— Она, эта заграница, произвела на меня какое-то неприятное впечатление, — отвечал поэт, — может быть, потому, что я безумно люблю Россию. Когда я возвращался к границе и увидел черный хлеб и услышал русскую речь, меня не только ударило в слезы, — я зарыдал и упал лицом на землю. А кругом говорили: «Это ничего. Это бывает»…
Когда мы выходили из московского вокзала, Есенин напомнил мне:
— Так пойдемте по парочке пива выпить…
— Пойдемте, — отвечаю. — Нужно сказать об этом и Орешину с Клычковым…
— Нет, пускай они идут…
Мы вошли в пивную на Каланчевской площади.
Потягивая прохладное пиво. Сергей Александрович говорил:
— Печатают меня теперь охотно и часто. Особенно Воронский. Он любит мои стихи. А одно время начали было затирать. Это — в период между народническими изданиями и «Москвой кабацкой»… Печатают. Но очень хочется иметь собственный журнал.

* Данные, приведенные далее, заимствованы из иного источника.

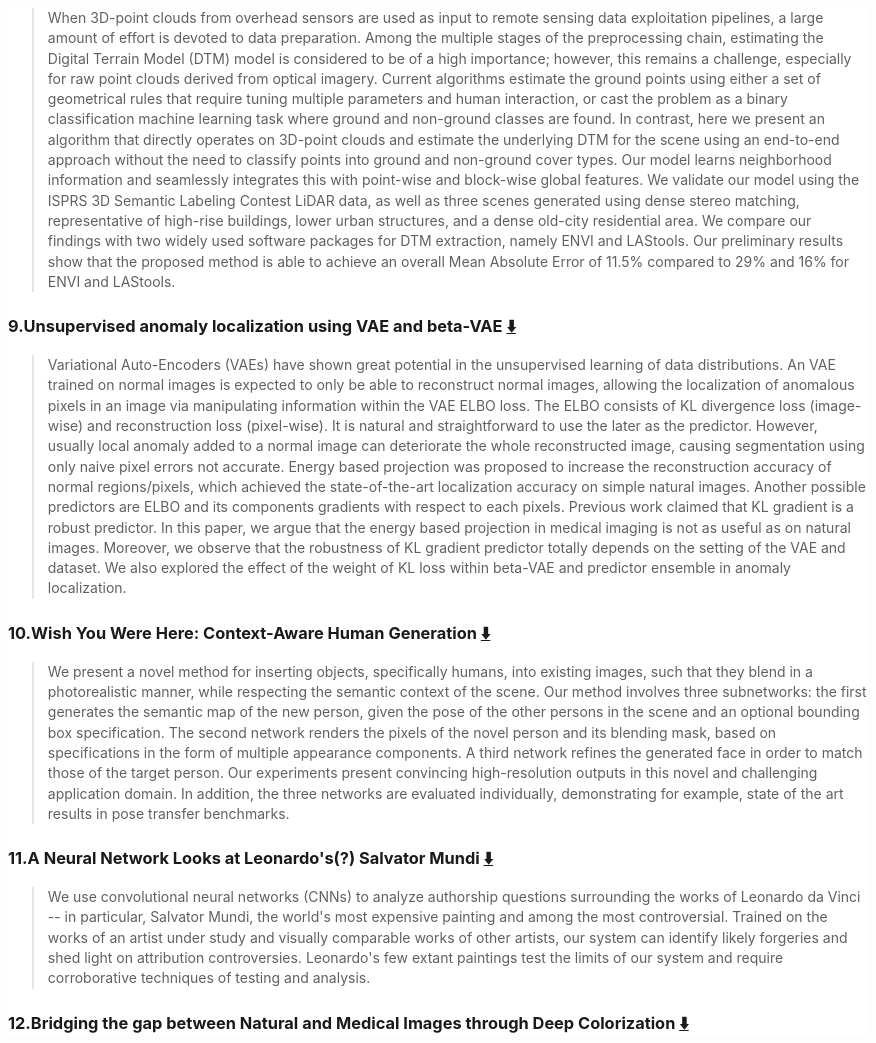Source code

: >  When 3D-point clouds from overhead sensors are used as input to remote sensing data exploitation pipelines, a large amount of effort is devoted to data preparation. Among the multiple stages of the preprocessing chain, estimating the Digital Terrain Model (DTM) model is considered to be of a high importance; however, this remains a challenge, especially for raw point clouds derived from optical imagery. Current algorithms estimate the ground points using either a set of geometrical rules that require tuning multiple parameters and human interaction, or cast the problem as a binary classification machine learning task where ground and non-ground classes are found. In contrast, here we present an algorithm that directly operates on 3D-point clouds and estimate the underlying DTM for the scene using an end-to-end approach without the need to classify points into ground and non-ground cover types. Our model learns neighborhood information and seamlessly integrates this with point-wise and block-wise global features. We validate our model using the ISPRS 3D Semantic Labeling Contest LiDAR data, as well as three scenes generated using dense stereo matching, representative of high-rise buildings, lower urban structures, and a dense old-city residential area. We compare our findings with two widely used software packages for DTM extraction, namely ENVI and LAStools. Our preliminary results show that the proposed method is able to achieve an overall Mean Absolute Error of 11.5% compared to 29% and 16% for ENVI and LAStools.      
### 9.Unsupervised anomaly localization using VAE and beta-VAE  [ :arrow_down: ](https://arxiv.org/pdf/2005.10686.pdf)
>  Variational Auto-Encoders (VAEs) have shown great potential in the unsupervised learning of data distributions. An VAE trained on normal images is expected to only be able to reconstruct normal images, allowing the localization of anomalous pixels in an image via manipulating information within the VAE ELBO loss. The ELBO consists of KL divergence loss (image-wise) and reconstruction loss (pixel-wise). It is natural and straightforward to use the later as the predictor. However, usually local anomaly added to a normal image can deteriorate the whole reconstructed image, causing segmentation using only naive pixel errors not accurate. Energy based projection was proposed to increase the reconstruction accuracy of normal regions/pixels, which achieved the state-of-the-art localization accuracy on simple natural images. Another possible predictors are ELBO and its components gradients with respect to each pixels. Previous work claimed that KL gradient is a robust predictor. In this paper, we argue that the energy based projection in medical imaging is not as useful as on natural images. Moreover, we observe that the robustness of KL gradient predictor totally depends on the setting of the VAE and dataset. We also explored the effect of the weight of KL loss within beta-VAE and predictor ensemble in anomaly localization.      
### 10.Wish You Were Here: Context-Aware Human Generation  [ :arrow_down: ](https://arxiv.org/pdf/2005.10663.pdf)
>  We present a novel method for inserting objects, specifically humans, into existing images, such that they blend in a photorealistic manner, while respecting the semantic context of the scene. Our method involves three subnetworks: the first generates the semantic map of the new person, given the pose of the other persons in the scene and an optional bounding box specification. The second network renders the pixels of the novel person and its blending mask, based on specifications in the form of multiple appearance components. A third network refines the generated face in order to match those of the target person. Our experiments present convincing high-resolution outputs in this novel and challenging application domain. In addition, the three networks are evaluated individually, demonstrating for example, state of the art results in pose transfer benchmarks.      
### 11.A Neural Network Looks at Leonardo's(?) Salvator Mundi  [ :arrow_down: ](https://arxiv.org/pdf/2005.10600.pdf)
>  We use convolutional neural networks (CNNs) to analyze authorship questions surrounding the works of Leonardo da Vinci -- in particular, Salvator Mundi, the world's most expensive painting and among the most controversial. Trained on the works of an artist under study and visually comparable works of other artists, our system can identify likely forgeries and shed light on attribution controversies. Leonardo's few extant paintings test the limits of our system and require corroborative techniques of testing and analysis.      
### 12.Bridging the gap between Natural and Medical Images through Deep Colorization  [ :arrow_down: ](https://arxiv.org/pdf/2005.10589.pdf)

Уже и название придумано: «Россиянин»… Я редактировал бы отдел стихов, а Клычков — прозу… Из Клычкова хороший беллетрист может выйти, только способствовать развитию его таланта надо… Уже и в Госиздате о журнале говорили. Отвечают: согласны, только ответственным редактором большевика назначим… И название журнала им не совсем… нравится…
Выпив, как условились, по парочке, мы покинули пивную и отправились каждый восвояси.
В 1925 году Есенин начал прихрамывать и не раз попадал в больницу. Все реже приходилось видеть его. Как-то летом встретившись с ним в ОГИЗе, я насилу узнал его: побледнел и как-то обезживел. Его сопровождал молодой поэт Наседкин. Но и тяжело больной поэт норовил крепиться и, говоря, улыбался, хотя улыбка была уже не прежняя, а какая-то страдальческая.
И вдруг — трагическая развязка!
«Англетер»… вскрытая вена… петля…
Громадное полотнище, растянутое по фасаду Дома печати: «Здесь находится тело великого национального поэта Сергея Есенина» — вызывало слезы. Утрата была слишком велика.
Ваганьковское кладбище. Громадная толпа провожающих, выкрики учащейся молодежи над закапываемой могилой:
— Прощай, Сережа!
Хотелось бежать и не слышать этого. Утрата была слишком велика.
Положен рядом с другом Ширяевцем.
* * *
Тверской «ужин», тверской вокзал и пивнушку на Каланчевской я упомянул не к тому, чтобы класть какое-то пятно на память ушедшего. Таких пятен немало положено в свое время другими, да и сам поэт даже в стихах запечатлел кабацкий чад. Я же коснулся этих моментов как накипи, которая не шла к лицу этого голубоглазого юноши. Как видит читатель, я даже самому Есенину высказал это.
Осуждать же поэта я вообще не мог, ибо не знал, что толкнуло его к кабаку и в некоторый период времени — к кабацким стихам, в которых он называл себя даже хулиганом, и что, наконец, заставило его наложить на себя руки…
В искренность его «хулиганства» я никогда не верил. Трезвым он был деликатнейшим из людей, каких я знал.
Было ли здесь раздвоение личности, тоже не знаю. Да мой очерк — не исследование, он — лишь воспоминание о моих встречах с поэтом.
Из моей памяти почему-то не испаряются следующие строки Есенина:
Душа грустит о небесах,
Она не здешних нив жилица.
* * *
Я пришел на эту землю,
Чтоб скорей ее покинуть.
* * *
Только гость я, гость случайный
На горах твоих, земля.
Вот и написал я об этом «госте случайном» то, что мог.